Business, Tax Groups Weigh in on Supreme Court Case DMA v. Brohl
WASHINGTON, DC – Following last week’s opening brief from the Direct Marketing Association (DMA), numerous organizations today filed amicus (“Friend of the Court”) briefs on the U.S. Supreme Court case DMA v. Brohl. The case stems from a challenge of a Colorado notice and reporting law requiring out-of-state merchants to disclose confidential purchase history information about their Colorado customers to the state’s revenue department. The nation’s highest court will consider the question of whether federal courts may hear constitutional challenges to state regulations that only indirectly relate to state tax laws during its upcoming term.
Groups supporting DMA’s position in the case include the U.S. Chamber of Commerce, Council on State Taxation, Institute for Professionals in Taxation, and National Federation of Independent Business (NFIB).
“The outcome of this case will directly impact consumer privacy and the ability of businesses of all sizes to challenge state laws that violate consumer privacy,” said Peggy Hudson, DMA SVP of Government Affairs. “DMA is fighting to ensure that state statutes and regulations that violate the privacy of customers, like the Colorado law from which this case stems, can be challenged in a neutral forum and that the private relationship between a customer and a retailer is preserved.
“We are grateful to all of those who have filed briefs supporting our position and companies standing with the DMA to defend the $156 billion data-driven marketing economy,” she added.
“How far the federal Tax Injunction Act can reach to impede businesses from having their cases heard in a federal court is important to the COST membership,” said Fred Nicely, Senior Tax Counsel for the Council On State Taxation. “Cases asserting a state’s police authority rather than addressing a specific state tax should not be subject to the federal Tax Injunction Act. Subjecting out-of-state businesses to burdensome reporting and notice requirements encumbers interstate commerce and should be addressed by federal courts.”
“The Tenth Circuit’s ruling in DMA v. Brohl would have a profound impact on the ability to challenge state laws in federal court—even laws that have little or nothing to do with taxation,” said Cass Vickers, Executive Director of the Institute for Professionals in Taxation. “With over 4,500 memberships across the U.S. and Canada, many of the companies that are represented by IPT’s members would be affected by that ruling. The DMA suit asserts that the Colorado law at issue places unconstitutionally burdensome notice and reporting requirements on remote businesses that make sales to Colorado residents. The suit does not contest either the validity of any Colorado tax or anyone’s liability for Colorado tax, and the requirements imposed by the subject law are only secondary to the state’s tax administration. IPT therefore believes it is critical for the Supreme Court to make it clear that cases of this nature can be brought in the federal courts and are not barred by the Tax Injunction Act.”

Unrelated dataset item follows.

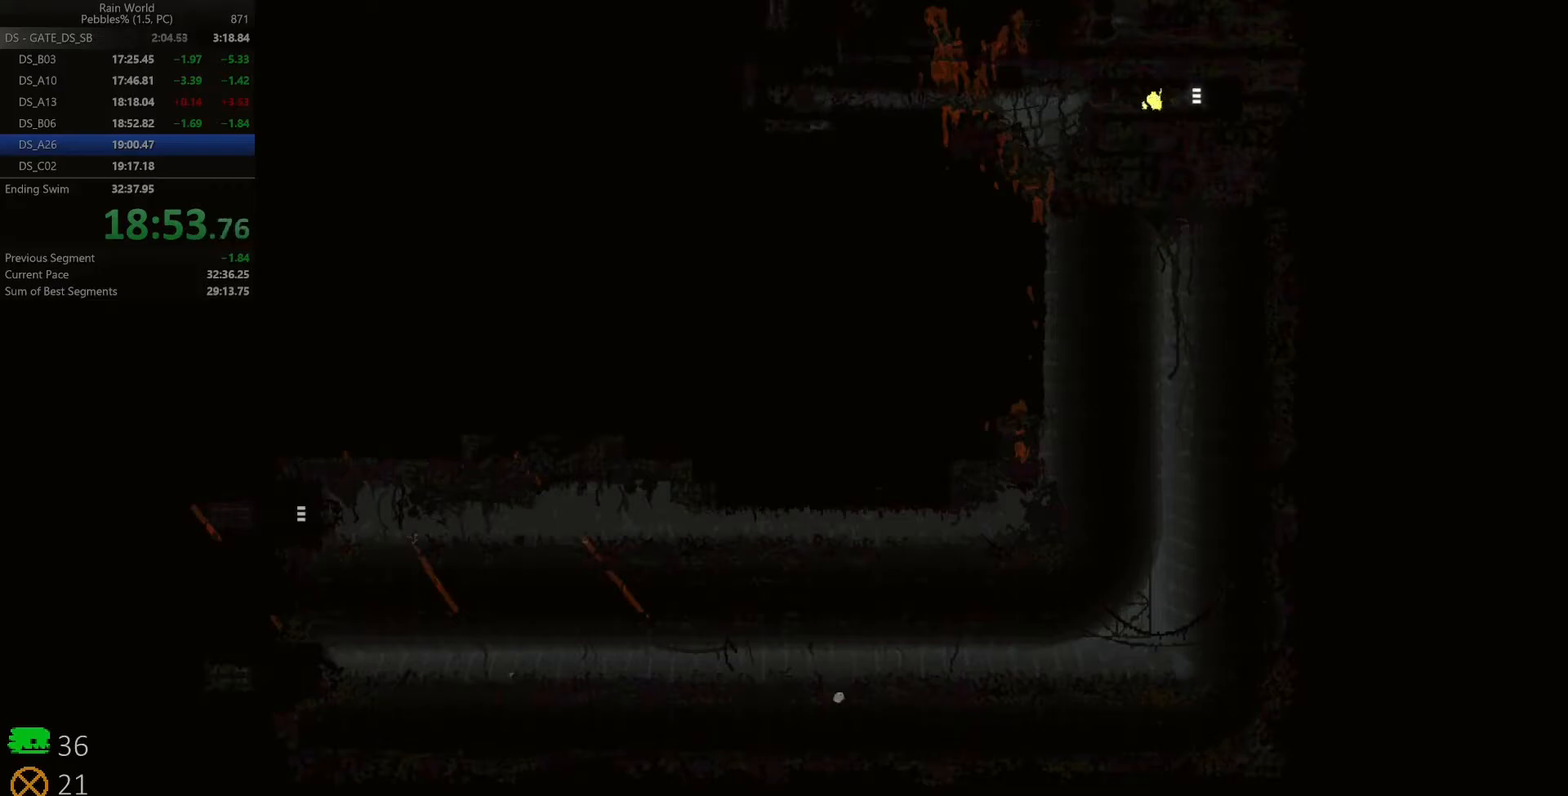
{"keys": ["left", "z"], "events": [[400, "z", "down"]]}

“Small businesses already have to deal with reporting requirements from the federal, state and local levels,” said Karen Harned, Executive Director of the NFIB’s Small Business Legal Center. “Most small employers do not have an in-house accounting department which means that instead of focusing on running their business, employers are forced to divert their time and resources on figuring out bureaucracy- rather than growing their businesses – and creating jobs. Adding yet another reporting requirement on small business will just impose more unnecessary burdens on them. We urge the Supreme Court to stand up for small businesses in this case.”
The State of Colorado is required to file its brief on October 17, with a reply brief from DMA due in mid-November. Oral arguments are scheduled for Monday, December 8, 2014.
DMA v. Brohl is U.S. Supreme Court Docket No. 13-1032.
About Direct Marketing Association (DMA)
The Direct Marketing Association (www.thedma.org) is the world’s largest trade association dedicated to advancing and protecting responsible data-driven marketing. Founded in 1917, DMA represents thousands of companies and nonprofit organizations that use and support data-driven marketing practices and techniques. DMA provides the Voice to shape policy and public opinion, the Connections to grow members’ businesses and the Tools to ensure full compliance with ethical and best practices as well as professional development.
In 2012, the Data-Driven Marketing Economy (DDME) added $156 billion in revenue to the U.S. economy and fueled more than 675,000 jobs. The real value of data is in its exchange across the DDME: 70 percent of the value of the DDME – $110 billion in revenue and 478,000 jobs – depends on the ability of firms to exchange data across the DDME.